Should applicable EU/EEA member state law prevent Provider and/or any subcontractor from deleting certain Customer Data, Provider shall specify to Customer in writing what parts of the Customer Data that will be retained, for how long, in what form and any other information relevant with regard to such retention. Provider guarantees the confidentiality of any Customer Data retained and will not actively process Customer Data retained for such purpose.
This IMA will remain effective for the duration of the Subscription Agreement.
Termination of this IMA will not affect accrued rights, indemnities, existing commitments or any contractual provision intended to survive termination.
Indemnification and limitation of liability
Provider agrees to indemnify, defend and hold harmless the Customer against any liability, loss, claim and expense, including reasonable attorney's fees, related to or arising out of the Provider’s, its affiliates, subcontractors’ or employees’ breach of this IMA or Data Protection Laws.
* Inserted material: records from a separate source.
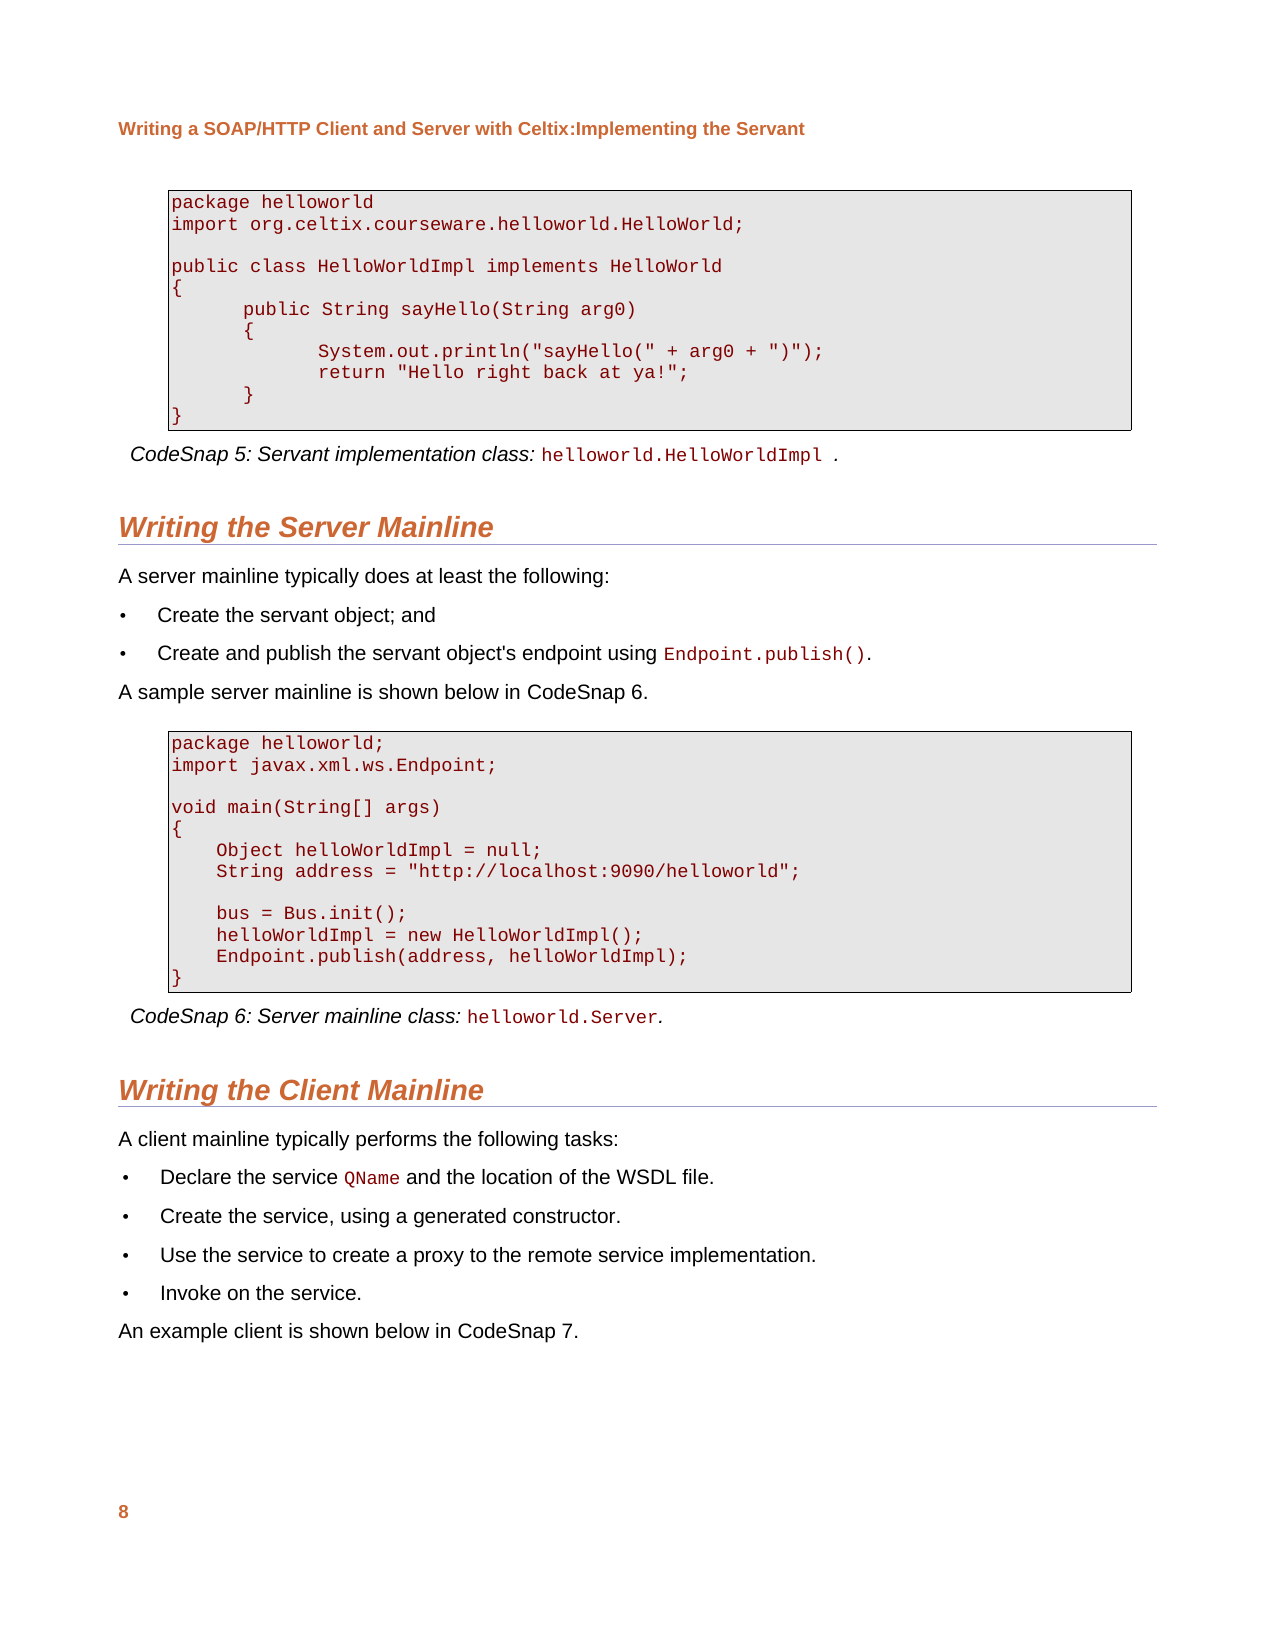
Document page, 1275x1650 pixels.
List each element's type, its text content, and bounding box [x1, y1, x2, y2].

text helloWorldImpl = new HelloWorldImpl(); [169, 922, 1131, 943]
text package helloworld; [169, 732, 1131, 752]
list Create and publish the servant object's endpoint using Endpoint.publish(). [119, 641, 1157, 666]
text CodeSnap 6: Server mainline class: helloworld.Server. [130, 1005, 1169, 1029]
text An example client is shown below in CodeSnap 7. [118, 1320, 1157, 1343]
text Object helloWorldImpl = null; [169, 837, 1131, 858]
text { [169, 275, 1131, 296]
text void main(String[] args) [169, 795, 1131, 816]
text return "Hello right back at ya!"; [169, 360, 1131, 381]
list Declare the service QName and the location of the WSDL file. [122, 1166, 1157, 1190]
text A client mainline typically performs the following tasks: [118, 1127, 1157, 1151]
list Use the service to create a proxy to the remote service implementation. [122, 1243, 1157, 1266]
text import org.celtix.courseware.helloworld.HelloWorld; [169, 211, 1131, 232]
text { [169, 317, 1131, 339]
text } [169, 402, 1131, 430]
text public class HelloWorldImpl implements HelloWorld [169, 254, 1131, 275]
text CodeSnap 5: Servant implementation class: helloworld.HelloWorldImpl . [130, 442, 1169, 467]
text } [169, 381, 1131, 402]
list Create the service, using a generated constructor. [122, 1205, 1157, 1228]
text { [169, 816, 1131, 837]
text A server mainline typically does at least the following: [118, 565, 1157, 588]
text public String sayHello(String arg0) [169, 296, 1131, 317]
text } [169, 965, 1131, 992]
subtitle Writing the Server Mainline [118, 511, 1157, 544]
text A sample server mainline is shown below in CodeSnap 6. [118, 681, 1157, 704]
text String address = "http://localhost:9090/helloworld"; [169, 858, 1131, 880]
list Invoke on the service. [122, 1281, 1157, 1305]
text bus = Bus.init(); [169, 901, 1131, 922]
text Endpoint.publish(address, helloWorldImpl); [169, 943, 1131, 965]
text System.out.println("sayHello(" + arg0 + ")"); [169, 339, 1131, 360]
text package helloworld [169, 191, 1131, 211]
subtitle Writing the Client Mainline [118, 1074, 1157, 1106]
list Create the servant object; and [119, 603, 1157, 626]
text import javax.xml.ws.Endpoint; [169, 752, 1131, 773]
The aggregate liability of Provider for any one incident or for any one claim under this IMA, whether in contract, negligence or other tortious action will under no circumstances exceed the total fees payable by Customer during a 12-month subscription period. The limitation of liability set out in this Article 12 does not apply in cases of gross negligence or wilful misconduct.
Appendix 1 – Agreed locations
Data will be stored and processed in Europe.
Database (persistent storage): Azure West Europe
• Primary service: West Europe
• Secondary service (backup service if primary service is unresponsive): North Europe
See the physical locations here: https://azure.microsoft.com/en-us/global-infrastructure/geographies/#overview
Appendix 2 – Subcontractors
For the execution of the Service the following subcontractors are executing work on behalf of the Provider. The subcontractor is tasked with the technical responsibility of the Service:
Kongsberg Digital AS (Org nr 916 981 880).